EXERCISE BRIEF –
Output the line containing "e - utsikt mot", then every remaining line of the entries below, exactly as written and with no other text.

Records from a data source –
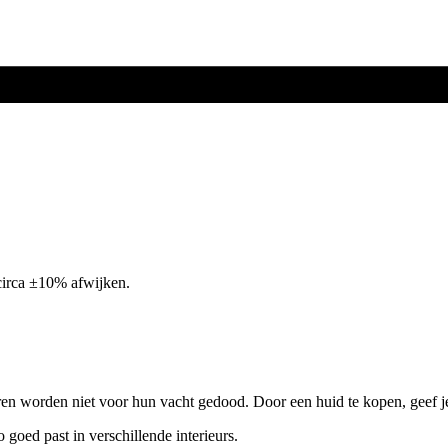
circa ±10% afwijken.
ren worden niet voor hun vacht gedood. Door een huid te kopen, geef j
o goed past in verschillende interieurs.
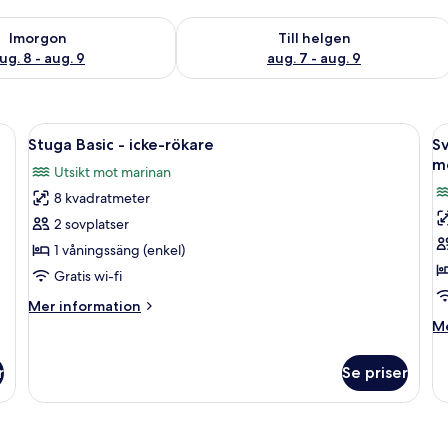
llgängligheten för imorgon aug. 8 - aug. 9
Kontrollera tillgängligheten för den h
Imorgon
Till helgen
ug. 8 - aug. 9
aug. 7 - aug. 9
e - utsikt mot marinan | Gratis wi-fi och sängkläder
Öppna
Stuga Basic - icke-rökare | Gratis wi-f
Ö
3
Stuga Basic - icke-rökare
Sv
alla
al
m
Utsikt mot marinan
foton
f
8 kvadratmeter
för
f
Stuga
Sv
2 sovplatser
Basic
D
1 våningssäng (enkel)
-
-
Gratis wi-fi
icke-
1
Mer
Mer information
rökare
k
information
M
Me
s
om
in
Stuga
-
o
r
Se priser
Basic
Sv
ic
-
De
r
icke-
-
-
rökare
1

SOLVED EXERCISE –
e - utsikt mot marinan | Gratis wi-fi och sängkläder
Öppna
Stuga Basic - icke-rökare | Gratis wi-f
Ö
3
Stuga Basic - icke-rökare
Sv
alla
al
m
Utsikt mot marinan
foton
f
8 kvadratmeter
för
f
Stuga
Sv
2 sovplatser
Basic
D
1 våningssäng (enkel)
-
-
Gratis wi-fi
icke-
1
Mer
Mer information
rökare
k
information
M
Me
s
om
in
Stuga
-
o
r
Se priser
Basic
Sv
ic
-
De
r
icke-
-
-
rökare
1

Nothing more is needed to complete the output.